Preparation and dilution Diluent: Phenytoin must be diluted only in 0.9% sodium chloride (normal saline). Do not dilute with dextrose: Mixing with dextrose solutions will cause the phenytoin to precipitate. Concentration: The final concentration of the solution should be no less than 5 mg/mL and ideally not exceed 10 mg/mL to reduce the risk of precipitation. Administration time: The diluted solution is unstable and must be prepared immediately before use and administered within 1 to 4 hours. In-line filter: An in-line filter (0.22 to 0.5 microns) must be used during administration to catch any crystals that may form and prevent them from entering the patient's bloodstream. Infusion rate and technique Slow administration is critical: Rapid IV administration of phenytoin can cause severe hypotension, cardiac arrhythmias (including bradycardia, heart block, and ventricular fibrillation), and cardiovascular collapse. Maximum rate (adults): The infusion rate should not exceed 50 mg per minute. Lower rates for high-risk patients: In elderly patients or those with pre-existing heart conditions, the rate should be reduced to 25 mg per minute or lower.

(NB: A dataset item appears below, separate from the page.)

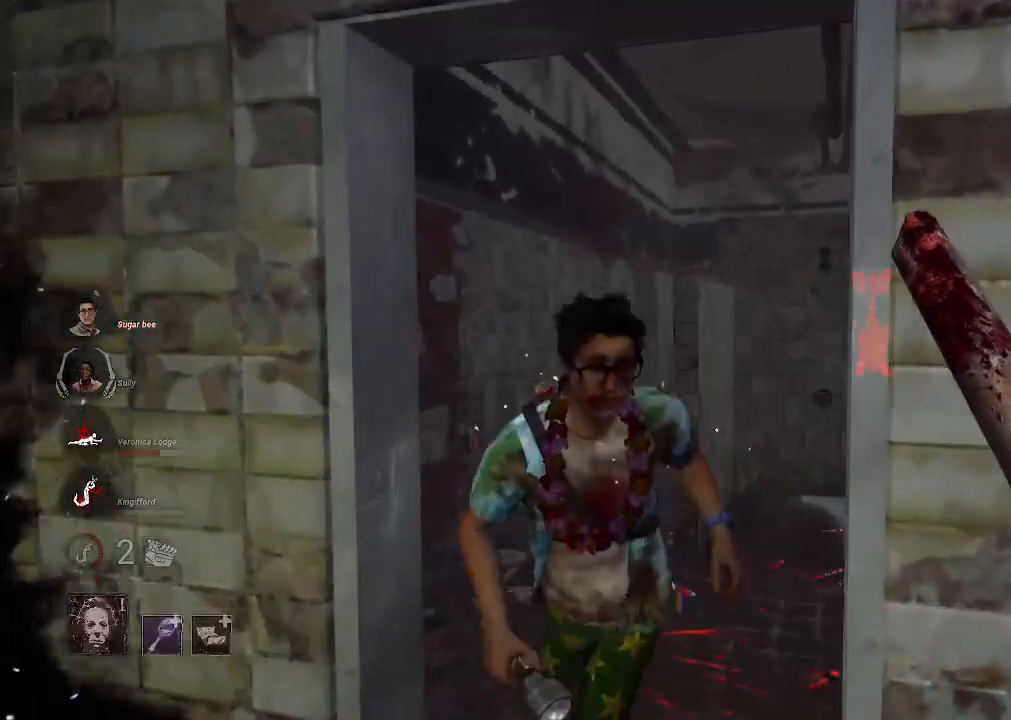
{"keys": ["a"], "mouse": [], "events": [[233, "w", "up"], [283, "a", "down"], [283, "mouse_left", "up"]]}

Administration site: Administer the drug into a large peripheral or central vein through a large-gauge catheter to reduce the risk of venous irritation. Flush the line: The IV line should be thoroughly flushed with normal saline before and after the infusion to clear the catheter and prevent local venous irritation and precipitation. Avoid continuous infusion: Phenytoin should be administered as an intermittent slow infusion, not as a continuous one. Monitor the site: The catheter site must be closely monitored throughout the infusion for any signs of irritation or a purple-colored discoloration. Patient monitoring Cardiac monitoring: Continuous cardiac monitoring is essential during and after the infusion to watch for any changes in heart rate or rhythm. Blood pressure: Blood pressure should be monitored frequently, such as every 15 minutes during the infusion. Therapeutic drug monitoring: Serum phenytoin levels should be monitored to ensure they are within the therapeutic range (typically 10 to 20 mcg/mL total phenytoin). Watch for respiratory depression: Monitor for signs of respiratory depression, especially in critically ill patients. Potential complications Purple glove syndrome: A rare but severe complication, especially with infusions into small veins or after massive doses. It involves swelling, pain, and purplish discoloration of the limb, and in severe cases, can lead to skin necrosis and limb ischemia. Cardiotoxicity: Rapid administration can cause life-threatening heart problems, including severe hypotension and various arrhythmias. Injection site reactions: Local venous irritation, pain, and phlebitis can occur, especially if the IV is administered too quickly or into a small vein. Precipitation: If the solution is not prepared correctly (e.g., diluted in dextrose) or infused too slowly, it can form crystals that can lead to vascular complications.

Reflection

Now that I've taken the test and completed my remediation, I feel that there were a few that I should have gotten right but chose wrong and then there were quite a few that I just wasn't sure about. I always feel like I'm studying enough and I know the information well enough but when I start to take the test I begin to feel like whatever studying I had done wasn't enough. I'm going to have to look for different ways to study and make sure that I'm confident on my knowledge level because I know that my style of learning doesn't work well with reading and trying to take in the knowledge so I need to find a different way to study. I think some of the most powerful learning moments during this exercise was realizing how much I wasn't sure of and how much I wanted to change it. I tend to have a very laid-back personality and sometimes it feels like I might not care but doing this remediation really made me see how much I want to do better and succeed and prove to myself that I can do it because I know I can. As a nurse, I feel I will always be learning and as a human being we're bound to make mistakes. Not that I would want to but this remediation really put into perspective the importance of safe medication administration and if you do make an error the proper way to handle it.